Our guest today is Scott Carleton. Scott has a passion for building communities and empowering self-growth through education. Scott is currently the VP of Technology at Andela, a global engineering organization dedicated to fostering the next generation of elite tech talent across Africa.
- You hear a lot that “it's all about the people”, but you don’t really get it until it kicks you in the shins.
- I think a lot about communication through a company in the context of dynamic systems and controls. You can have an input of information where someone’s unaligned or there’s some dissonance, and you’re not going to feel the full impact of that until it works it’s way through the organization.
- In the early days, I felt like I needed the “best” engineers. That came out as needing Stanford Grads. But what I realized very quickly was that they had very different expectations and needs. I couldn't provide for them the right kinds of challenges because we were still hunting for product market fit.
- I’ve found that in hiring I should look for “potential” and not “pedigree”.
- We created a culture of really customer focused engineers. The engineers really own their parts of the product. They *really* care about its usability.
- Friction rises in communication when information doesn't have a place to settle.
- Chat is a tool. I’m sold on it. A tool is necessary but not sufficient. You need the tool to be able to create the behavior you want, but you need a cultural change or a behavior/belief change to use the tool effectively.
- Chat allows us an always-on meeting in its worst form. At best, it’s an asynchronous tool to keep everyone in sync.
- On chat, my top belief is “Get everything into public channels”
- The health of an engineering team is: How many issues are raised and resolved, and how fast is that iteration?
- Finding out how to have the right focus for a conversation in a chat channel is important.
- When I first started doing 1:1s, I totally didn’t want to do it. I’d make up excuses. Every 1:1, there were engineers who would complain and I just wanted to avoid that. But it turns out 1:1s are invaluable because you’ll always discover something important that you don’t know.
- If you’re having problems in your organization, a 1:1 is like taking a knife to that problem and sinking it a little deeper.

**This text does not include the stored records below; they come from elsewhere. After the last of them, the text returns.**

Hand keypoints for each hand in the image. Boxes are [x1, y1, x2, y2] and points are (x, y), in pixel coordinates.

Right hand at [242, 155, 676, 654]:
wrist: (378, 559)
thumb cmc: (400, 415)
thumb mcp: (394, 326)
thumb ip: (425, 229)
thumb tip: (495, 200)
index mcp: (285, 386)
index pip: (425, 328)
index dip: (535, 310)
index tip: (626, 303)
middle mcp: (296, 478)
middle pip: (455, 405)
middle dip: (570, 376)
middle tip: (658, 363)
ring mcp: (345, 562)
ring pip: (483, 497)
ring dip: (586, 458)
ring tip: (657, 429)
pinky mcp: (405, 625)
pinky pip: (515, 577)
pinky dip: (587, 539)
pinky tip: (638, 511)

- When I first joined an organization with an existing engineering team, the first 1:1s were very much “clearing out the backlog” — Figuring out the existing problems.
- I have a passion for developing peoples potential.

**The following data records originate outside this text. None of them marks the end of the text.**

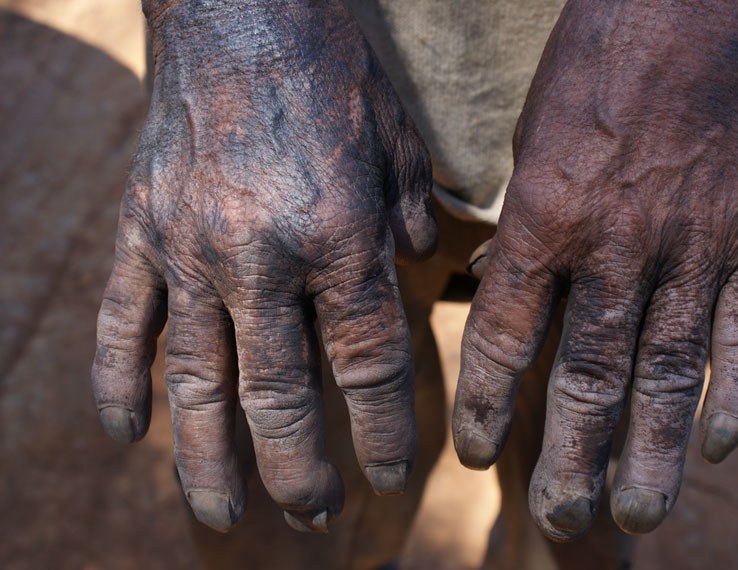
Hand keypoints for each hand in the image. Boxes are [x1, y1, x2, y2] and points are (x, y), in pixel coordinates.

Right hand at [92, 0, 434, 532]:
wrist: (237, 5)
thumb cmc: (329, 70)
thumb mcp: (397, 141)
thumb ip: (405, 218)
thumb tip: (410, 270)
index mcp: (338, 238)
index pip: (368, 367)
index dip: (386, 430)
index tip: (395, 473)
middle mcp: (262, 258)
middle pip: (281, 396)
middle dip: (299, 469)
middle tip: (314, 515)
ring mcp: (189, 249)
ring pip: (196, 382)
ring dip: (207, 460)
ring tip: (221, 516)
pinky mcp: (139, 230)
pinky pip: (120, 324)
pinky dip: (117, 384)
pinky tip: (126, 434)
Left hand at [453, 0, 737, 539]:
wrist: (688, 13)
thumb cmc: (591, 76)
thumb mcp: (530, 149)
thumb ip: (528, 235)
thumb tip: (514, 308)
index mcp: (543, 220)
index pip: (504, 340)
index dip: (487, 406)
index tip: (478, 455)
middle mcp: (614, 246)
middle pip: (586, 377)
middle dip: (568, 457)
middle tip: (559, 519)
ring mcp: (692, 246)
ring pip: (665, 375)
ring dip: (648, 454)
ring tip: (634, 514)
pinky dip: (735, 395)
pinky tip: (720, 446)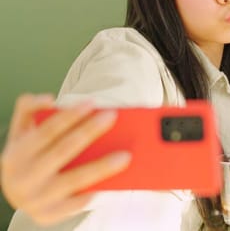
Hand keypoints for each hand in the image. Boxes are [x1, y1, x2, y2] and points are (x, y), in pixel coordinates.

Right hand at [0, 94, 130, 224]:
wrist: (16, 195)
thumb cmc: (26, 156)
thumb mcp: (20, 133)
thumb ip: (29, 109)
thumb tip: (48, 99)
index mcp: (16, 154)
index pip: (46, 132)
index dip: (68, 116)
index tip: (91, 103)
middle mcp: (24, 177)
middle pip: (63, 151)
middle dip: (88, 132)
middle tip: (112, 117)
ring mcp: (36, 199)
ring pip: (74, 180)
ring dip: (101, 167)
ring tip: (126, 155)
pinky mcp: (49, 216)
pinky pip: (77, 203)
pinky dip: (95, 191)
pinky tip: (116, 180)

- How do we measure someone’s learning velocity – how quickly they’re picking up new skills?
- The killer problem with distributed teams right now is whiteboarding. It’s just *so* hard to do remotely.
- Distributed teams are about trust. How do you get the information you need? How do you communicate outward & upward so that we have trust at all times? We need to know we’re all pushing in the same direction.

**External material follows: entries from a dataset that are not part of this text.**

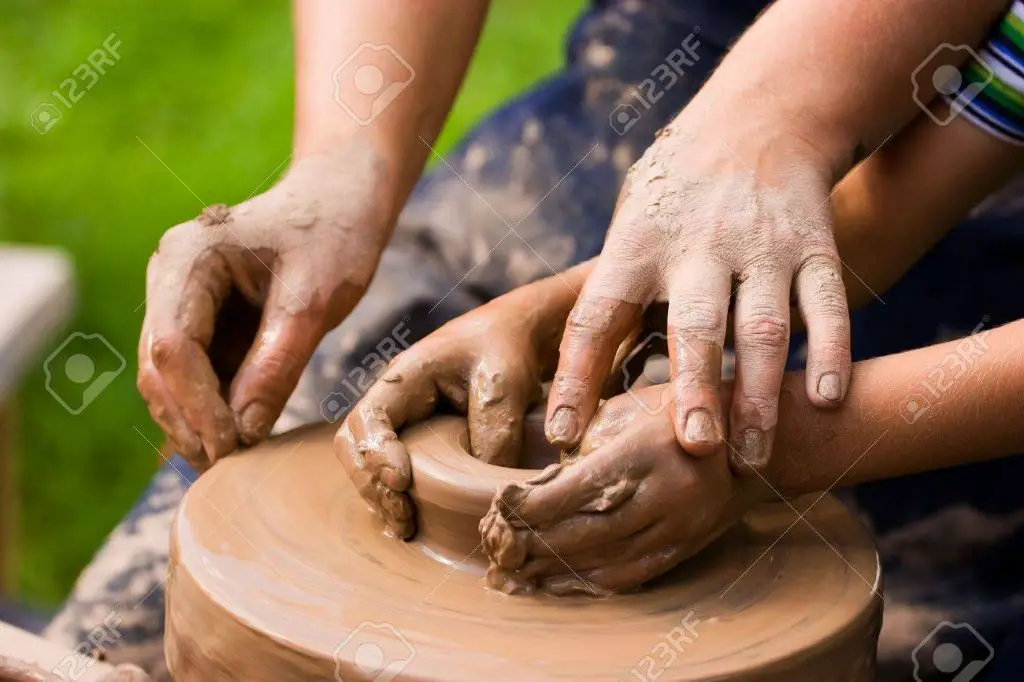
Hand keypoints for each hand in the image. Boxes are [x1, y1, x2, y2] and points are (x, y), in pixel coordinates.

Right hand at [138, 151, 392, 470]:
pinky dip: (211, 409)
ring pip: (169, 377)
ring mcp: (181, 300)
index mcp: (188, 258)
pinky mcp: (201, 321)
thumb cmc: (333, 236)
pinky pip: (195, 374)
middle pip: (159, 367)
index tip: (232, 448)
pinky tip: (237, 441)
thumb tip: (243, 431)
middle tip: (227, 469)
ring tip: (232, 464)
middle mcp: (170, 277)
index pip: (172, 347)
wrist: (340, 203)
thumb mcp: (314, 299)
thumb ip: (277, 362)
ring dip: (196, 422)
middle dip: (190, 421)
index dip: (197, 406)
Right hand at [335, 270, 581, 537]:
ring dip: (379, 496)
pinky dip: (394, 496)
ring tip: (406, 526)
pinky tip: (412, 521)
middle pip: (353, 445)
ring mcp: (403, 421)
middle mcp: (395, 400)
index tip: (402, 481)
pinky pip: (390, 470)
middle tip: (403, 516)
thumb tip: (481, 493)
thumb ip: (493, 435)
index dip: (376, 454)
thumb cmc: (508, 349)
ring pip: (367, 462)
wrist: (519, 334)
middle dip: (371, 484)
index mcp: (406, 376)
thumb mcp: (505, 385)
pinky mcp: (418, 440)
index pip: (369, 417)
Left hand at [484, 385, 764, 594]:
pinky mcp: (685, 548)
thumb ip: (587, 438)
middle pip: (585, 534)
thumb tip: (541, 477)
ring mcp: (678, 528)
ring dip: (552, 570)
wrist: (761, 441)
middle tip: (496, 544)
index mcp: (647, 451)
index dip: (531, 506)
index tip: (499, 505)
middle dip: (532, 544)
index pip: (575, 490)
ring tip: (514, 570)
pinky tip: (556, 583)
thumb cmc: (685, 410)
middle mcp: (665, 495)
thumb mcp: (633, 406)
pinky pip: (630, 577)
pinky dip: (587, 585)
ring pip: (604, 562)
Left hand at [546, 113, 850, 471]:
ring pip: (763, 327)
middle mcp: (698, 246)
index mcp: (636, 244)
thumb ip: (616, 294)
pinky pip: (828, 304)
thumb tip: (584, 381)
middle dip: (695, 388)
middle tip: (694, 449)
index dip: (575, 377)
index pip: (596, 315)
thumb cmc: (675, 193)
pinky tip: (826, 399)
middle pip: (694, 325)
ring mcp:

- What's really incredible about software development is that the people who are building the applications have a lot more information about the problems they're solving than you do. You really want most solutions coming from the bottom up.
- I focus on how I can expose business problems to the team. I tell them what we’re solving that quarter, and I put retrospectives on the calendar.
- Zone of Proximal Development is the Goldilocks Zone for Learning — It isn’t too easy, it’s not too hard.
- In learning science, you’re trying to “observations”. If you know a skill, you can observe whether an engineer has certain behaviors and beliefs.
- Customer relationships and ownership of your work are really important for engineers.
- The height of collaboration is really direct feedback.
- The most generous thing you can do is give really good critical feedback.